There are some teaching opportunities that I am thinking about pursuing, and I have gotten wind of a potential dance space where I could rehearse pieces (lots of things still need to fall into place for that to work out though).

And still I am afraid. I'm afraid that I'll mess it all up somehow. It was so much easier to create when I was the only one taking the fall if it was terrible. But if I start actually choreographing for other people and start making bigger works, then other people's names and reputations are also on the line. It's so easy to look at myself, at my neurodivergence, and think that I have nothing whatsoever to offer this neurotypical world, and how dare I rope other people into this who could have better chances with a neurotypical creative, who has all her emotions in order and a more consistent stream of motivation and is not constantly sidetracked by worrying about money (because for some dumb reason we have to eat food, which costs money, to survive).

10 April 2024

My Lack Of Social Skills Screws Me Over Yet Again

I'm stuck on Kyrie again, so I'm writing about it here because somehow writing stuff on my blog helps me process things (even more than writing them in my literal journal sometimes).
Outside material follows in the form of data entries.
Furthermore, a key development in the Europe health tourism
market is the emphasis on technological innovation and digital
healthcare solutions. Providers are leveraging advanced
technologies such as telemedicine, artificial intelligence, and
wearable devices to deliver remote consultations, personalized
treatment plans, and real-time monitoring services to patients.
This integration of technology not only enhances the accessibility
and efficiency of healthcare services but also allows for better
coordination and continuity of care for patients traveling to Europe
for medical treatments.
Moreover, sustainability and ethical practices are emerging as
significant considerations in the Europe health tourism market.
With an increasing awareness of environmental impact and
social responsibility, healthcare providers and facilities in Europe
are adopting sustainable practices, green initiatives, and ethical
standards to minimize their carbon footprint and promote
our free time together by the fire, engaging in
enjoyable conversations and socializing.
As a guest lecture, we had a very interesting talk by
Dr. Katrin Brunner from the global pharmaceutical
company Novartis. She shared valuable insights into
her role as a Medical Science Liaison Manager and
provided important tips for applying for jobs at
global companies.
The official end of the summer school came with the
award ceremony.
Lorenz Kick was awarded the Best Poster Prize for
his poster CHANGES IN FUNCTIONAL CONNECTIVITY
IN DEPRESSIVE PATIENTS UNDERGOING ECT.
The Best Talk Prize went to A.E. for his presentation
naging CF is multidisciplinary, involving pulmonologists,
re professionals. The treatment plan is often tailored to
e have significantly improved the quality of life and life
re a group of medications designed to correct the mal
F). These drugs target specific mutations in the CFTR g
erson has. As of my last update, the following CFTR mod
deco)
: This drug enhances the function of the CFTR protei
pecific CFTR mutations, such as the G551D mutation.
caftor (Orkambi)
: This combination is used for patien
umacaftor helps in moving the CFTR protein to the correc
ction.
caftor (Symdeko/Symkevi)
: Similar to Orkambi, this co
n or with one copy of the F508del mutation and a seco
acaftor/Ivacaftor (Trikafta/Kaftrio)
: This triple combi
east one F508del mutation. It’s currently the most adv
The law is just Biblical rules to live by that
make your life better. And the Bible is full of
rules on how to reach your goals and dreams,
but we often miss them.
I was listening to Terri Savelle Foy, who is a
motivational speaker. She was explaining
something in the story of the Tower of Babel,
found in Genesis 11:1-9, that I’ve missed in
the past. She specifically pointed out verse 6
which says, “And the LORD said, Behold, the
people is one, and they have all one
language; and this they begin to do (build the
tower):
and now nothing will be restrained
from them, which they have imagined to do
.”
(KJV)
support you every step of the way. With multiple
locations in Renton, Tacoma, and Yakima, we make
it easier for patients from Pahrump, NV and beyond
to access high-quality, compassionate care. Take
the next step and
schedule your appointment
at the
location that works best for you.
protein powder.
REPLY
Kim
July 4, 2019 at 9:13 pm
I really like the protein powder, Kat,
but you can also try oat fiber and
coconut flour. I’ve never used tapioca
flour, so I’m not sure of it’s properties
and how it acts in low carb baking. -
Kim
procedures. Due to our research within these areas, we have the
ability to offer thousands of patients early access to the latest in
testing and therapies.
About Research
To recap: in February/March, I redid the entire timeline for Act I. I added subplots, I moved stuff around, I added quite a few scenes. (I am largely happy with Act II as-is, but Act I was... awful. I had trouble slogging through it during re-reading, and I wrote it.)

This weekend I finally made some real progress on the thing for the first time in ages. I wrote three whole scenes, which amounted to just over five thousand words of (hopefully) new and improved storytelling.

But now we are in a scene where multiple characters (as in more than three) have to socialise, and I am freezing up.

Before I was diagnosed with ADHD, this wouldn't have been a problem. I would probably have just made something up and assumed that was exactly how people socialise. But now -- after years of merely feeling vaguely out of place in social situations while trying to convince myself it was probably nothing -- I know that my brain is broken and that I am Not Like Other People.

This means I Do Not Know how Other People actually socialise.

At this moment, this scene feels like the literal scariest thing I will ever write. It's still early in the book, so readers might not be invested and willing to forgive mistakes yet. But here is where any semblance of normalcy will end, where my inability to be a Normal Person will be revealed in all its cringy starkness. This feels like no matter what I do, all the neurotypicals (you know, the people who can focus on reading books for any length of time) will feel all the awkwardness and feel immediately that this is not a 'normal' situation, and it's off-putting, and that I am not Like Them and am no longer worth their time, energy, or attention. Just like in real life.

Can I tell myself I will revise it later? Sure, but I won't believe myself. This is the second rewrite, and I know if I suck at writing this social situation now, odds are good that I'm still going to suck at it in a years' time.

I don't know to get through this. Even if I go work on something else first, at some point I am GOING to have to write this scene.